◆ JOB ITEM ◆
No pictures belong in the copy. Set down exactly the lines from the one that contains "в горизонтальном положении." through the end of the data.
--------------------------------
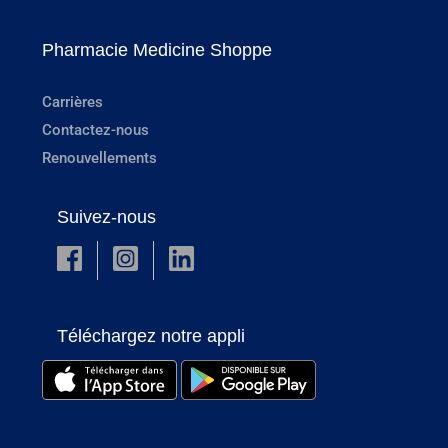
Pharmacie Medicine Shoppe
Carrières
Contactez-nous
Renouvellements
Suivez-nous
Téléchargez notre appli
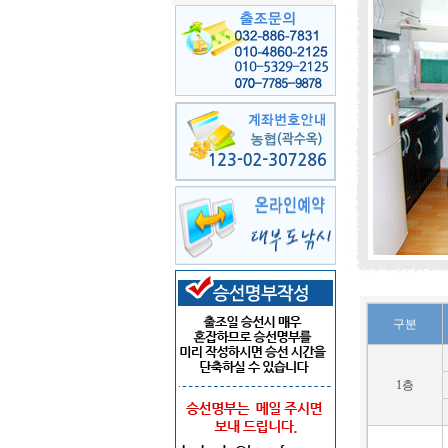
구분
1층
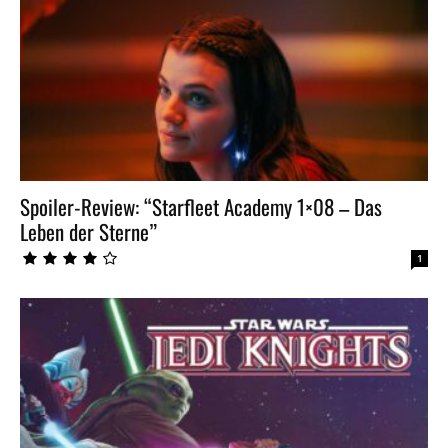
Spoiler-Review: “Starfleet Academy 1×08 – Das
Leben der Sterne”
1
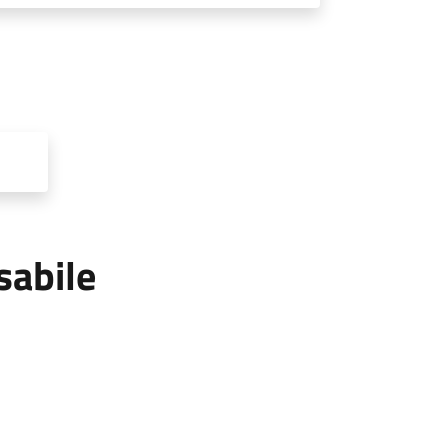
sabile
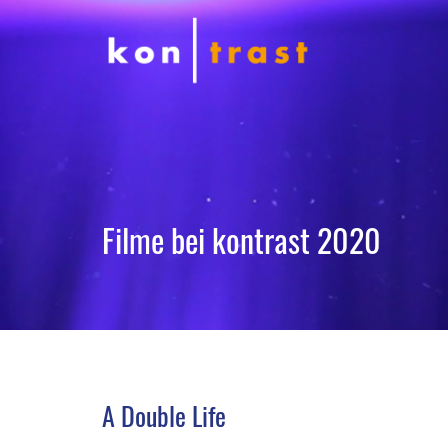
Filme bei kontrast 2020
A Double Life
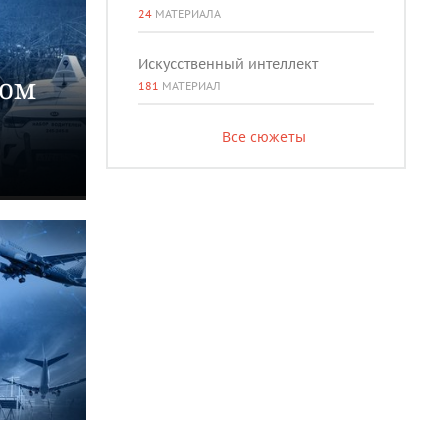
24
МАТЕРИАЛА
Искусственный интеллект
ком
181
МАТЕРИАЛ
Все сюжеты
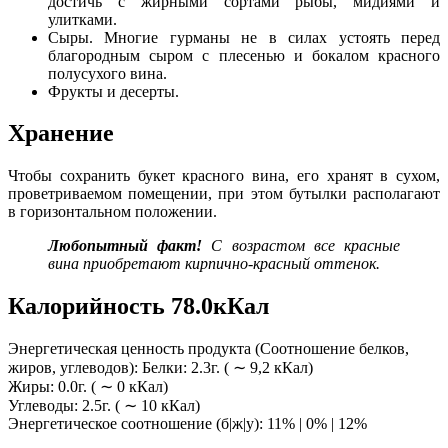
достичь с жирными сортами рыбы, мидиями и
улитками.
Сыры. Многие гурманы не в силах устоять перед
благородным сыром с плесенью и бокалом красного
полусухого вина.
Фрукты и десерты.
Хранение
Чтобы сохранить букет красного вина, его хранят в сухом,
проветриваемом помещении, при этом бутылки располагают
в горизонтальном положении.
Любопытный
факт!
С возрастом все красные
вина приобретают кирпично-красный оттенок.
Калорийность 78.0кКал
Энергетическая ценность продукта (Соотношение белков,
жиров, углеводов): Белки: 2.3г. ( ∼ 9,2 кКал)
Жиры: 0.0г. ( ∼ 0 кКал)
Углеводы: 2.5г. ( ∼ 10 кКал)
Энергетическое соотношение (б|ж|у): 11% | 0% | 12%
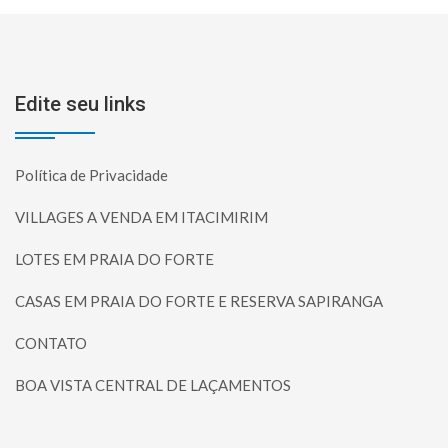
Edite seu links
Política de Privacidade
VILLAGES A VENDA EM ITACIMIRIM
LOTES EM PRAIA DO FORTE
CASAS EM PRAIA DO FORTE E RESERVA SAPIRANGA
CONTATO
BOA VISTA CENTRAL DE LAÇAMENTOS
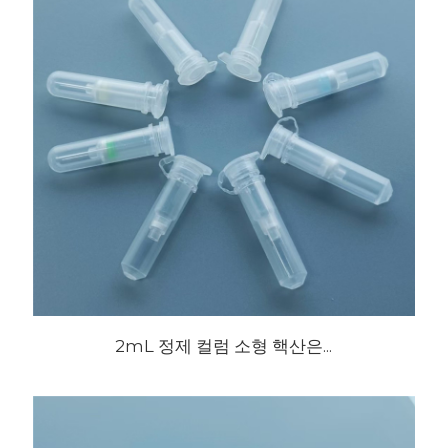
2mL 정제 컬럼 소형 핵산은...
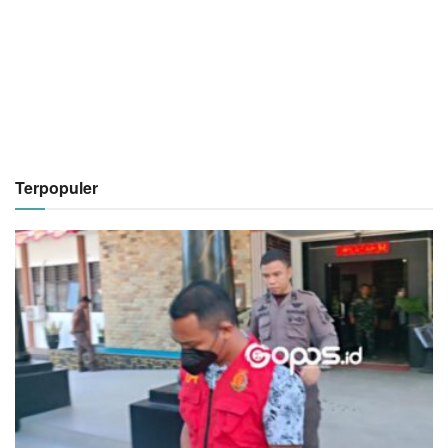
Terpopuler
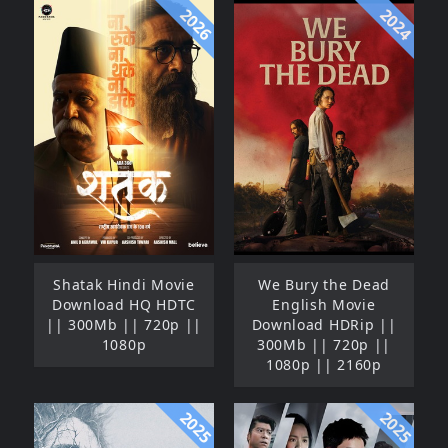
2026
2024
Shatak Hindi Movie
We Bury the Dead
Download HQ HDTC
English Movie
|| 300Mb || 720p ||
Download HDRip ||
1080p
300Mb || 720p ||
1080p || 2160p
2025
2025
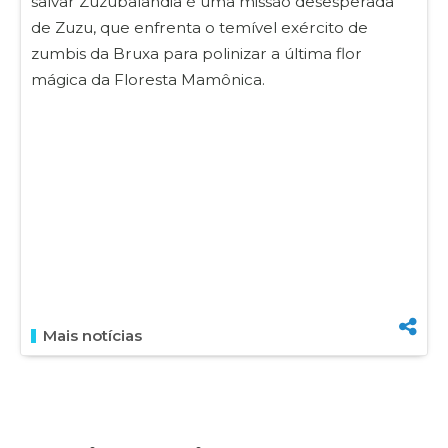
salvar Zuzubalândia é uma missão desesperada
de Zuzu, que enfrenta o temível exército de
zumbis da Bruxa para polinizar a última flor
mágica da Floresta Mamônica.
Mais notícias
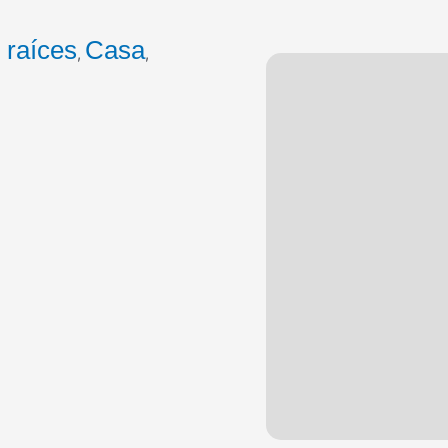
 raíces
Casa
,
,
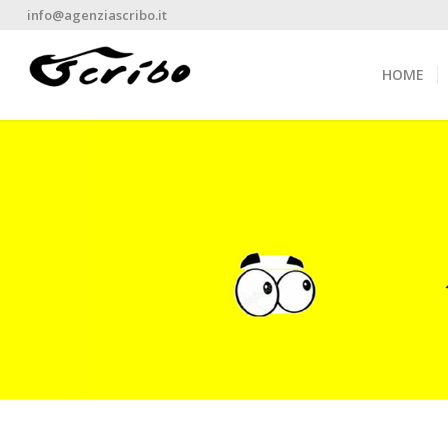
info@agenziascribo.it
HOME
--------------------------------
◆ TASK RESPONSE ◆
в горизонтальном положении.
Любопытный
факт!
С возрастом все красные
вина приобретают кирпично-красный оттенок.
Калорийность 78.0кКал
Энергетическая ценность продукта (Соотношение белков,
жиров, углеводов): Белки: 2.3г. ( ∼ 9,2 кКал)
Жиры: 0.0г. ( ∼ 0 кКал)
Углеводы: 2.5г. ( ∼ 10 кКал)
Энергетическое соотношение (б|ж|у): 11% | 0% | 12%
Edite seu links
Política de Privacidade
VILLAGES A VENDA EM ITACIMIRIM
LOTES EM PRAIA DO FORTE
CASAS EM PRAIA DO FORTE E RESERVA SAPIRANGA
CONTATO
BOA VISTA CENTRAL DE LAÇAMENTOS
2mL 정제 컬럼 소형 핵산은...
Terpopuler
2026
2024
Shatak Hindi Movie
We Bury the Dead
Download HQ HDTC
English Movie
|| 300Mb || 720p ||
Download HDRip ||
1080p
300Mb || 720p ||
1080p || 2160p
2025
2025
salvar Zuzubalândia é uma missão desesperada
de Zuzu, que enfrenta o temível exército de
zumbis da Bruxa para polinizar a última flor
mágica da Floresta Mamônica.
Mais notícias
 raíces
Casa
,
,
info@agenziascribo.it
HOME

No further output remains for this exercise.